The Center for Healthcare Governance
- Established: 2004
- Type: Health Care, Governance and Leadership organization
- Headquarters: Chicago, Illinois
- Key people: John R. Combes, MD (President & COO); John G. King (Chairman of the National Board of Advisors); David L. Bernd (Chairman of the Board of Managers);
- Website: www.americangovernance.com

= The Center for Healthcare Governance =

The American Hospital Association's Center for Healthcare Governance (The center) is a membership based organization that is affiliated with the AHA. Founded in 2004 and based in Chicago, Illinois, Center members include more than 500 hospital and health system boards and other organizations that serve the health care sector. The center also provides governance resources and services to the more than 5,000 member organizations of the American Hospital Association. The Mission of the center is to bring about excellence and accountability in governance by being the valued source, for health care leaders and trustees, of innovative governance thinking, information, tools and content. The center is governed by a board of managers and also receives guidance on program and service development from a national board of advisors.

== Governance education and development ==

Each year the Center develops and conducts educational programs tailored to a variety of board needs.

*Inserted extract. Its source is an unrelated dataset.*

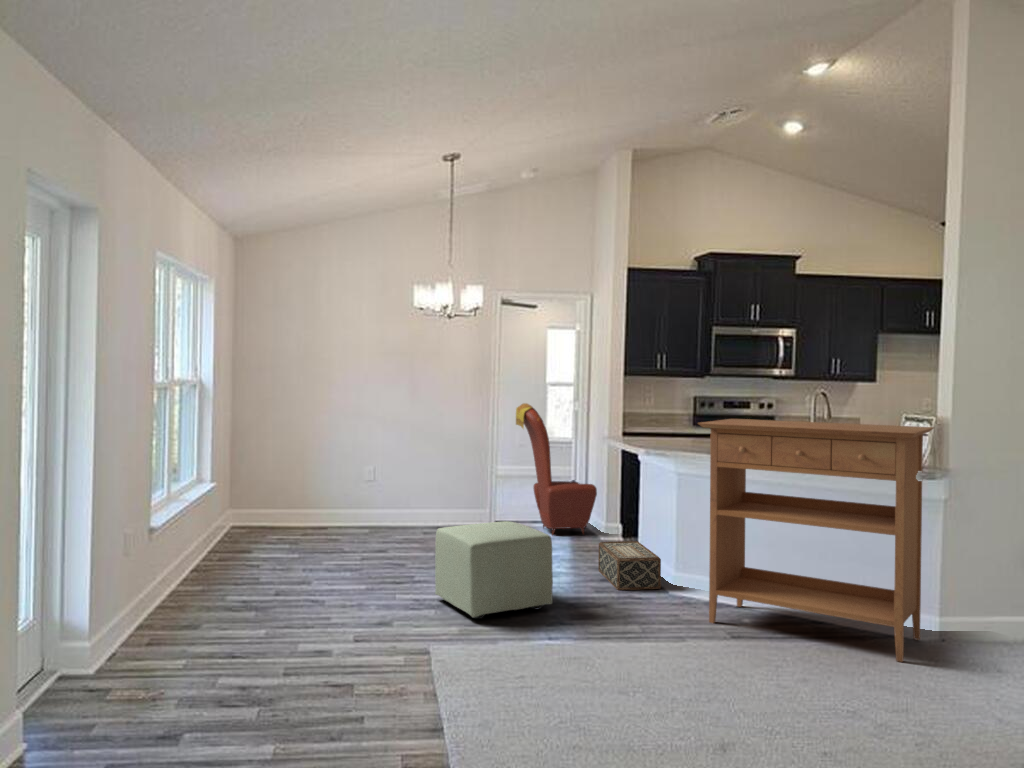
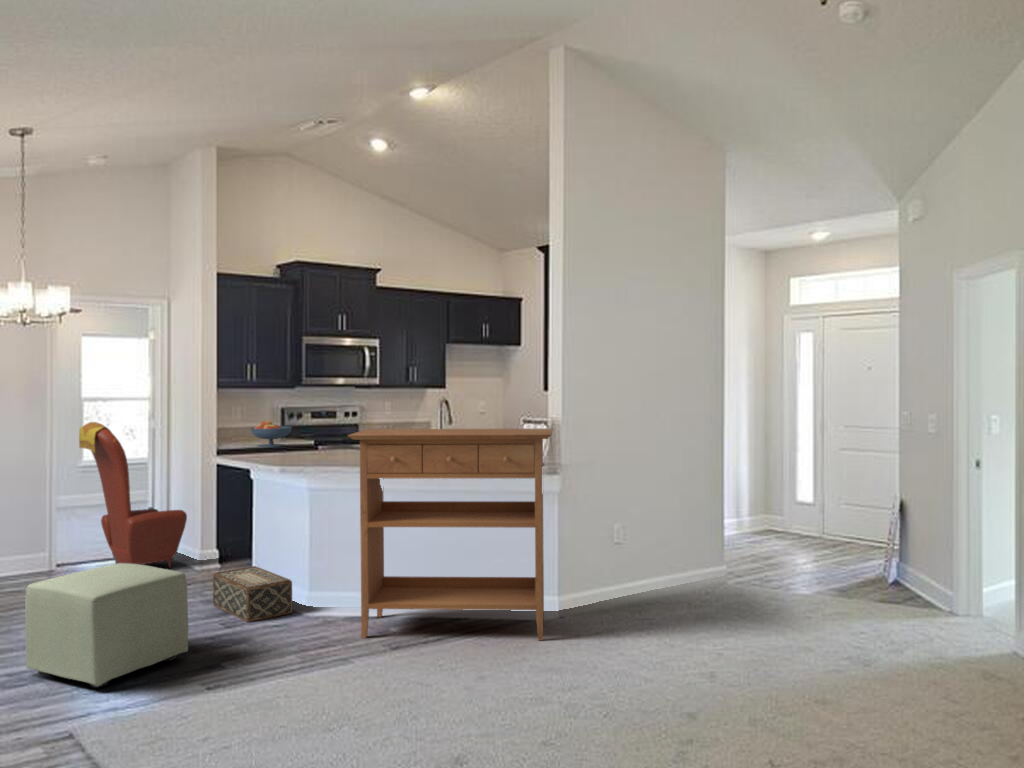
fruit bowl: none [656,408,695,433] -> present [250,421,292,447]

Programs include:
- Two National Symposia on Leading and Governing Healthcare Organizations
- Governance sessions at:
- Health Forum Rural Health Care Leadership Conference
- AHA Annual Membership Meetings
- Health Forum and AHA Leadership Summit
- Bimonthly health care governance Webinars
- 4 to 6 Hospital Trustee Professionalism programs
- The Center provides speakers, including Jamie Orlikoff, Connie Curran, Paul Keckley, and David Nygren, and assists health care organizations to plan for and conduct health care governance education programs and retreats through its Speaker’s Express service. This also includes the center's Quality Curriculum for Trustees.
- With the AHA's Institute for Diversity in Health Management, the Center provides education for diverse candidates desiring to serve on hospital boards and maintains an online registry of these candidates.

==Publications==
The Center provides articles, monographs, books, tools and special reports on governance and leadership issues, including:
- Center Voices columns appearing in each issue of Trustee magazine
- Trustee Workbooks appearing quarterly in Trustee
- Periodic Governance Insights columns in Healthcare Executive
- Monographs providing in-depth coverage on selected topics
- An array of books for boards and executives through the center's online store
- A Resource Repository containing more than 150 governance tools that can be downloaded and adapted by individual boards as well as an online library of articles and information on specific governance topics
- Reports of the findings and recommendations of blue ribbon panels on health care governance and trustee core competencies

===Guide to Good Governance===
The Guide to Good Governance for Hospitals is a comprehensive overview of governing board roles and responsibilities and the key components of good governance practice and contains tools to support a board to effectively govern.

==Research and assessment==
In collaboration with the Health Research and Educational Trust (HRET) the center conducts national governance surveys, providing in-depth information on board structure, functions, and trends and more focused research on specific governance topics, such as the credit crisis and governance and board/physician relationships.

The center also offers a Governance Assessment Process (GAP) which provides resources and services for evaluating the performance of hospital and health systems boards as well as individual board members.

==Blue Ribbon Panel Report: Building an Exceptional Board==
This report, published in 2007, provides an overview of five key board issues that are critical to effective governance and includes more than 15 sample tools and resources that boards have applied to move their performance from good to great. It also includes an overview of stretch practices for exceptional boards.

==Blue Ribbon Panel Report: Competency-Based Governance==
This report, published in 2009, reviews application of governance and leadership competencies in for-profit and non-profit organizations, within and outside of healthcare. The panel recommended two sets of core competencies for hospital and health system trustees, included in this report, and also provided a series of recommendations to further incorporate the use of competencies through additional education, research and application to board practices.

===Blue Ribbon Work Group on Competency-Based Governance===
Work is now underway to develop and test a variety of tools to apply governance competencies recommended by the Blue Ribbon Panel to board practices, such as trustee recruitment and selection, performance evaluation, board education and leadership development and succession planning.

==Access to experts==
The Center provides access to a wide range of governance and leadership experts through its educational programs, Qualified Consulting service and Speakers Express online resource.